# TASK DESCRIPTION
Start at the first line of the listing below. Write out each line exactly, stopping after the one that contains "DEWP, 2023-08-15: 39 -> 30".
--
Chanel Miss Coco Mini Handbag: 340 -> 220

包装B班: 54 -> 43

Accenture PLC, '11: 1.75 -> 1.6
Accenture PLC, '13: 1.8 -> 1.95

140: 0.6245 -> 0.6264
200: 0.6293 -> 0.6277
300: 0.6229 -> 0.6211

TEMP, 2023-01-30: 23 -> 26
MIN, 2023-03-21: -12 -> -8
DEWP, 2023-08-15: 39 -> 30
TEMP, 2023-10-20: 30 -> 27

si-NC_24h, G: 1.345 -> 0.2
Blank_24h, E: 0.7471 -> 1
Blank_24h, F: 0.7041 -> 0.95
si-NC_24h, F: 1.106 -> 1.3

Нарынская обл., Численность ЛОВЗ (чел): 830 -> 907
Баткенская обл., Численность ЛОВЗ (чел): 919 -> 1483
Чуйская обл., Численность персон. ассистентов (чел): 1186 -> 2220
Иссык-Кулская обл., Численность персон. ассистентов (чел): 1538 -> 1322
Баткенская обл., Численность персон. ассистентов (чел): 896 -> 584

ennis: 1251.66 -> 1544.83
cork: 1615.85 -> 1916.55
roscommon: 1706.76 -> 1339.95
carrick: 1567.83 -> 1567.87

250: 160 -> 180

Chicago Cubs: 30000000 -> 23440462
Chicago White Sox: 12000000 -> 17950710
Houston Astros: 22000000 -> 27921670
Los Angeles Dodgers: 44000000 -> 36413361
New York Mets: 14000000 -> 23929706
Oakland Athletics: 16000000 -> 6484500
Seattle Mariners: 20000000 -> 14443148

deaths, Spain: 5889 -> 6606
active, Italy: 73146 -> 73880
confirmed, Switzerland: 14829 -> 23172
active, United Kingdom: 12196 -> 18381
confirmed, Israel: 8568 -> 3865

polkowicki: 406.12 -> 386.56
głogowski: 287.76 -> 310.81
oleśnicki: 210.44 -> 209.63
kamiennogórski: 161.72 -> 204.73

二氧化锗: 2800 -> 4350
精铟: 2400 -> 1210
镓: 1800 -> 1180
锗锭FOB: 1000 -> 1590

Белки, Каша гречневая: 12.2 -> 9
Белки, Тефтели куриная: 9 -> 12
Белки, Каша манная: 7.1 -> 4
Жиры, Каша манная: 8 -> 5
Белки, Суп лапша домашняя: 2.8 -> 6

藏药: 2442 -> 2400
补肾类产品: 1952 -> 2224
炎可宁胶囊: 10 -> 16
--
# RESPONSE TO THIS EXERCISE
Chanel Miss Coco Mini Handbag: 340 -> 220

包装B班: 54 -> 43

Accenture PLC, '11: 1.75 -> 1.6
Accenture PLC, '13: 1.8 -> 1.95

140: 0.6245 -> 0.6264
200: 0.6293 -> 0.6277
300: 0.6229 -> 0.6211

TEMP, 2023-01-30: 23 -> 26
MIN, 2023-03-21: -12 -> -8
DEWP, 2023-08-15: 39 -> 30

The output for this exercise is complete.